Airlines are doing their bit to help stop COVID-19 crossing New Zealand’s border.
Justin Tighe-Umbers, executive director of the Board of Airline Representatives New Zealand (BARNZ) says of the 11 airlines still flying internationally in New Zealand none have any reported air crew cases of the disease after crossing the border since April.
“The Ministry of Health requirements for overseas-based air crew are pretty specific,” Mr Tighe-Umbers says. “Basically after using dedicated transport from the airport, air crew have to self-isolate in their hotel rooms during any stop over. Meals are delivered to their rooms and they cannot use the pool, gym or any other recreational area. They cannot congregate with other crew members.
“The Ministry of Health can do spot checks, or audits to see if those conditions are being met. We know of seven airlines that have been audited and their systems at their hotels checked.”
Mr Tighe-Umbers says people should not be surprised that the MOH requirements and air crew compliance is working. Apart from the mandatory use of masks and gloves and other personal protective equipment and measures, the actual number of COVID-19 cases that have crossed the New Zealand border is very small.
“Official statistics we have been provided show that of the approximately 25,000 people who have come to New Zealand between April 9 – August 3 there has been 75 people test positive – that’s around 0.3% of travellers,” Mr Tighe-Umbers says.
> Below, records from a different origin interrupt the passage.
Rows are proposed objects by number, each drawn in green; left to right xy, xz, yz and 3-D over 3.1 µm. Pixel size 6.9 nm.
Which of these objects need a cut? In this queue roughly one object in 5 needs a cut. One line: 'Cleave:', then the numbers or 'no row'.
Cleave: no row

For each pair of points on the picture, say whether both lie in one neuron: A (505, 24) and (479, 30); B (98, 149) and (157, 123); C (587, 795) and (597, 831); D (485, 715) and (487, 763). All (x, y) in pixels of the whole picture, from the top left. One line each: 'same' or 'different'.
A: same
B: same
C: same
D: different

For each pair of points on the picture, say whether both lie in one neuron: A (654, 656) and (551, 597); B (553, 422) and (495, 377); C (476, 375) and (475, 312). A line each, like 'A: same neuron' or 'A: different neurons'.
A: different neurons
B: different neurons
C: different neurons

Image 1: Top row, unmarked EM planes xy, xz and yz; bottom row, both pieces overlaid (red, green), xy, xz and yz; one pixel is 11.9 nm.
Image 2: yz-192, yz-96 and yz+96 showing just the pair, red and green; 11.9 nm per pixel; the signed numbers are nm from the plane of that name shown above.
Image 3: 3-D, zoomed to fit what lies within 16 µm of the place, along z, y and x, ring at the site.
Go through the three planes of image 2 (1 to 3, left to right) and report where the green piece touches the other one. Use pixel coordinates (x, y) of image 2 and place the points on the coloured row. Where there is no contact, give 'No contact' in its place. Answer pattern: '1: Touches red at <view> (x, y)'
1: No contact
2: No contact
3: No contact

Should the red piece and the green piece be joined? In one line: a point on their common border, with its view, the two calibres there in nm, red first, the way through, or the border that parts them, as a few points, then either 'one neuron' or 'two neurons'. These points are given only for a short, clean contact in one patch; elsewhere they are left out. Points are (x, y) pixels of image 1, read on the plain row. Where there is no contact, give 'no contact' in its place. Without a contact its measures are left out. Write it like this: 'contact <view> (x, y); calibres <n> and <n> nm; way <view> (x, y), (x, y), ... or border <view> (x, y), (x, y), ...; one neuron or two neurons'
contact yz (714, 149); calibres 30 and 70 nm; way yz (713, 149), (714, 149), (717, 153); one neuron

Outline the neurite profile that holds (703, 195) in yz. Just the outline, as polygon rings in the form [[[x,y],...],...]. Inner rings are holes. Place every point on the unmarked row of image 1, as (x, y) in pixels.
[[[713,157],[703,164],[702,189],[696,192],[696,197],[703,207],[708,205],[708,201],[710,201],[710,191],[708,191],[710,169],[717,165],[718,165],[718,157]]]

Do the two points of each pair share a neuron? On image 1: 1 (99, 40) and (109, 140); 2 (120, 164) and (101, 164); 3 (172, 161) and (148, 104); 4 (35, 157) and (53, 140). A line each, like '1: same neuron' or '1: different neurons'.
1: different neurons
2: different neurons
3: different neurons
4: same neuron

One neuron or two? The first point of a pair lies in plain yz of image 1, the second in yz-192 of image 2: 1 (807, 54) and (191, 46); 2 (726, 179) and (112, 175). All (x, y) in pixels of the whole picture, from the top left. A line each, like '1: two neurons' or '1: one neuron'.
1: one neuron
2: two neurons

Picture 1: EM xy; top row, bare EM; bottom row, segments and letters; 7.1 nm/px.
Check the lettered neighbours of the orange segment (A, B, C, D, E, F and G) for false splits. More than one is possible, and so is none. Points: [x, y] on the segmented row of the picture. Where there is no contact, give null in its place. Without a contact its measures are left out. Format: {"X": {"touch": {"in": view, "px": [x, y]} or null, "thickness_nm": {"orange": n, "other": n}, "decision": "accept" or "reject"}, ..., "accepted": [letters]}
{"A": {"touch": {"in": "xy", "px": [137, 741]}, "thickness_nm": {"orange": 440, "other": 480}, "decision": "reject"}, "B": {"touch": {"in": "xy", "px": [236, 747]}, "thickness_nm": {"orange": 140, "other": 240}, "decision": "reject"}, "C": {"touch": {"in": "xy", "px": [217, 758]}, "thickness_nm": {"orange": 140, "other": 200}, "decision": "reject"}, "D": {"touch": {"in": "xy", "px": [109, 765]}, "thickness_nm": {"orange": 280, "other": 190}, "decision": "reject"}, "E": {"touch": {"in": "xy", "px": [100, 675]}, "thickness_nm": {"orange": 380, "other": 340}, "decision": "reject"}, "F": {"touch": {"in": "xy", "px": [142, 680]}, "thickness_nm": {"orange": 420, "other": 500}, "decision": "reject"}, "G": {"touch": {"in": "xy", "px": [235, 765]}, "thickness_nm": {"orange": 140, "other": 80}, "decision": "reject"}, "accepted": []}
“On top of that, the chances of catching COVID-19 during a flight has been shown internationally to be very slim due to the air conditioning and filtration systems in modern aircraft, combined with hygiene protocols and the use of PPE by air crew.”
BARNZ has also checked on the conditions covering grooms who look after horses that are air freighted. They follow Ministry of Health agreed protocols, are tested regularly and there are no reported cases of COVID-19 infection for any of the grooms.
While New Zealanders should not be fearful about the risk from air crew or grooms, Mr Tighe-Umbers says, they should be worried about the economic shock if airlines pull out of the country should conditions become too stringent for them to operate.